*** DATASET EXTRACT ***

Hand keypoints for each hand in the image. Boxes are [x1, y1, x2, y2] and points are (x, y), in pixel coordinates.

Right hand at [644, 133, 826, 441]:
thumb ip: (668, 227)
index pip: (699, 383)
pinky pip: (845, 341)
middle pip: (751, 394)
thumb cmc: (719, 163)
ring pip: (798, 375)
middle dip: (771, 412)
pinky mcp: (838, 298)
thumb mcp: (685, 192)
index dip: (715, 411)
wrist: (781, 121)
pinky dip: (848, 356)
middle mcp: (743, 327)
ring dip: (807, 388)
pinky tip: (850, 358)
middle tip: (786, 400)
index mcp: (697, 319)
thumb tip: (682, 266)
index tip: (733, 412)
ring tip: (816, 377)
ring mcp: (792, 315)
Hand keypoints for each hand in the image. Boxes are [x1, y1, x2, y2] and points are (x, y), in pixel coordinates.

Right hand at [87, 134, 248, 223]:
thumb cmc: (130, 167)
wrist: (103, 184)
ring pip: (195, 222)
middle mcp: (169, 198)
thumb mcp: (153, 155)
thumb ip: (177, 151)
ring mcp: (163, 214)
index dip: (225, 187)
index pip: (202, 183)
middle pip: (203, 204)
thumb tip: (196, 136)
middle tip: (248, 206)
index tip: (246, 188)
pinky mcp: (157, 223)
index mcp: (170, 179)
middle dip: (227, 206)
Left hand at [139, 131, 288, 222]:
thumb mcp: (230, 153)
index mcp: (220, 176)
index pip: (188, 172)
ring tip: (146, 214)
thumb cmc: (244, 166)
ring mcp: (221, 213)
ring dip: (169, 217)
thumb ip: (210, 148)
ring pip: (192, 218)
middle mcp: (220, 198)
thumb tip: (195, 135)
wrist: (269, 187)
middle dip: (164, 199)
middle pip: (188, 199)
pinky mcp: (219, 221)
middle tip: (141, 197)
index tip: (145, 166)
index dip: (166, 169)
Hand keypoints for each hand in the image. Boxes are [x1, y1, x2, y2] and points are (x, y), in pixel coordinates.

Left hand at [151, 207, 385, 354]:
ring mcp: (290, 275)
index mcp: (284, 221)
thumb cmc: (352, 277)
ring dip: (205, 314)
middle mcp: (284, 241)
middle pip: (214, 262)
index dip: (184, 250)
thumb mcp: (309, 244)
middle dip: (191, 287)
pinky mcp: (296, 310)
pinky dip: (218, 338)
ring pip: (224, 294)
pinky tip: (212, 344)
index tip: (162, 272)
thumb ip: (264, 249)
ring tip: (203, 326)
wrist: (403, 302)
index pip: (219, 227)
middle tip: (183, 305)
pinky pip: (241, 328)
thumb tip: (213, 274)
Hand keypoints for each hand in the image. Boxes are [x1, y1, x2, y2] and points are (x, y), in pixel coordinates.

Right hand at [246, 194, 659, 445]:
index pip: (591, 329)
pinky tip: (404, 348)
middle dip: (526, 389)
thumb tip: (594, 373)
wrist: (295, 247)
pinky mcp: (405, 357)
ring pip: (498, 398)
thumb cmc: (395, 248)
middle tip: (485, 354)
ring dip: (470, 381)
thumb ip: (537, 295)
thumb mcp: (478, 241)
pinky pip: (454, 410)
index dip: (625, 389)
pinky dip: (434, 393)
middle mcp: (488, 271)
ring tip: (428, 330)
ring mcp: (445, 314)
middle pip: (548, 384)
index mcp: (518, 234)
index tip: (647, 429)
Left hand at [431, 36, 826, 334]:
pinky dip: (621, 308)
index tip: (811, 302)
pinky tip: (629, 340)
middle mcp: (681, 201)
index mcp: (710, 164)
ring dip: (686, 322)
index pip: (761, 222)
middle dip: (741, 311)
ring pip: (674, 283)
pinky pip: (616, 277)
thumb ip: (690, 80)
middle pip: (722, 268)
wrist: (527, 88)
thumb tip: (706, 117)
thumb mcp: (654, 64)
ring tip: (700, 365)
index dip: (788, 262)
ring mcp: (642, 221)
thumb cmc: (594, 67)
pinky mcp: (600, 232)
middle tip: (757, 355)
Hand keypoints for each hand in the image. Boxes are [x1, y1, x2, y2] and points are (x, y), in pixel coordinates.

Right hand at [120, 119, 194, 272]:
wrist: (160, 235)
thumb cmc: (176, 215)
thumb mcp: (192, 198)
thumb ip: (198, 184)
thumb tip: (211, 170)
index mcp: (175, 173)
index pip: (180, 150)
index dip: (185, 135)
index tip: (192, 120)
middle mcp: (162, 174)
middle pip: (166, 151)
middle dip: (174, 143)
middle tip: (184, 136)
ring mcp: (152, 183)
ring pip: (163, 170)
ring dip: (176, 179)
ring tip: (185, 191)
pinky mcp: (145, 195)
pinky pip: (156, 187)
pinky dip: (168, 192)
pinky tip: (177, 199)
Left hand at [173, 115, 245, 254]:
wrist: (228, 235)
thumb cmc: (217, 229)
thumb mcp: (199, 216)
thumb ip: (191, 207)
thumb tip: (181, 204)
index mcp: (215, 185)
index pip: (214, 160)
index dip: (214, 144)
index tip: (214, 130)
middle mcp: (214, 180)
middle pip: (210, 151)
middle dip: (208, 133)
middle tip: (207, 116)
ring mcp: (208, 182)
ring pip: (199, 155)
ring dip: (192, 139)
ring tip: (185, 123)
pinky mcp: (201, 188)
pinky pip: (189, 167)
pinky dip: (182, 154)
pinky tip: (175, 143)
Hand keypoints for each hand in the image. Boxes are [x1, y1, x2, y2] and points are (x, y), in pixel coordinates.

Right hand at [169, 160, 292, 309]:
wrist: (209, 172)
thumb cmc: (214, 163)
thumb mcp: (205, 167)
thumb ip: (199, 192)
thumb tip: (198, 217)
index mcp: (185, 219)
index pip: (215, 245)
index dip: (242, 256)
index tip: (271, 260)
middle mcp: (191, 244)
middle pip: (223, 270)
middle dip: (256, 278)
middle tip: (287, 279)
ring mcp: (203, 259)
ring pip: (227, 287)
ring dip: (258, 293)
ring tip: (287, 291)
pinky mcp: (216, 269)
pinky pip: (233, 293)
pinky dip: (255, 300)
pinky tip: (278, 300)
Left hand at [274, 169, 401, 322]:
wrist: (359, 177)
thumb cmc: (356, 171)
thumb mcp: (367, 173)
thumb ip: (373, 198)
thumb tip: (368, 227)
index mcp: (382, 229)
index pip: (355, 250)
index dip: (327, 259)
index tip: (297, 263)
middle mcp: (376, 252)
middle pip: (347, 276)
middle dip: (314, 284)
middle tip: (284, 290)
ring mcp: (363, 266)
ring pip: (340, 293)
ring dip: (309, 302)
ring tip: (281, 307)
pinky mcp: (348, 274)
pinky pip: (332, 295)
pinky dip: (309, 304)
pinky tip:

*** End of DATASET EXTRACT ***

* [TASK PROMPT] Copy out the lines above exactly, beginning at the one that contains "index mcp: (170, 179)" and ending at the one that contains "thumb cmc: (176, 215)".

* [ANSWER TO THIS TASK]
index mcp: (170, 179)
middle dip: (227, 206)
Left hand at [139, 131, 288, 222]:
thumb mcp: (230, 153)
index mcp: (220, 176)
index pip: (188, 172)
ring tip: (146, 214)
thumb cmc: (244, 166)
ring mcp: (221, 213)
ring dip: (169, 217)
thumb ip: (210, 148)
ring pip: (192, 218)
middle mcp: (220, 198)
thumb tip: (195, 135)
wrist: (269, 187)
middle dip: (164, 199)
middle pip: (188, 199)
pinky mcp: (219, 221)
middle tip: (141, 197)
index tip: (145, 166)
index dip: (166, 169)
Hand keypoints for each hand in the image. Boxes are [x1, y1, x2, y2] and points are (x, y), in pixel coordinates.

Left hand at [151, 207, 385, 354]:
ring mcp: (290, 275)
index mcp: (284, 221)
thumb cmc: (352, 277)
ring dip: (205, 314)
middle mcp: (284, 241)
middle pip: (214, 262)
index dip: (184, 250)
thumb mcp: (309, 244)
middle dip: (191, 287)
pinky mcp: (296, 310)
pinky dip: (218, 338)
ring pip: (224, 294)
pinky tip: (212, 344)
index tip: (162, 272)
thumb ip: (264, 249)
ring tip: (203, 326)
wrist: (403, 302)
index pip: (219, 227)
middle tip: (183, 305)
pinky pip: (241, 328)
thumb tip: (213, 274)
Hand keypoints for each hand in the image. Boxes are [x1, y1, x2, y2] and points are (x, y), in pixel coordinates.

Right hand at [246, 194, 659, 445]:
index pip: (591, 329)
pinky tip: (404, 348)
middle dip: (526, 389)
thumb tip: (594, 373)
wrist: (295, 247)
pinky mcp: (405, 357)
ring pip: (498, 398)
thumb cmc: (395, 248)
middle tip: (485, 354)
ring dip: (470, 381)
thumb ip: (537, 295)
thumb mcp: (478, 241)
pinky pip: (454, 410)
index dip: (625, 389)
pinky dip: (434, 393)
middle mcp: (488, 271)
ring tip: (428, 330)
ring mcp: (445, 314)
middle pip: (548, 384)
index mcp: (518, 234)
index tip: (647, 429)
Left hand at [431, 36, 826, 334]:
pinky dip: (621, 308)
index tip: (811, 302)
pinky tip: (629, 340)
middle mcp: (681, 201)
index mcp: (710, 164)
ring dip: (686, 322)
index pip: (761, 222)
middle dip: (741, 311)
ring pip: (674, 283)
pinky pip: (616, 277)
thumb ip: (690, 80)
middle pip: (722, 268)
wrist: (527, 88)
thumb tip: (706, 117)
thumb mcp: (654, 64)
ring tip: (700, 365)
index dip: (788, 262)
ring mcp: (642, 221)
thumb cmc: (594, 67)
pinky mcp: (600, 232)
middle tip: (757, 355)
Hand keypoints for each hand in the image. Boxes are [x1, y1, x2, y2] and points are (x, y), in pixel coordinates.

Right hand at [120, 119, 194, 272]:
wrist: (160, 235)
thumb cmc: (176, 215)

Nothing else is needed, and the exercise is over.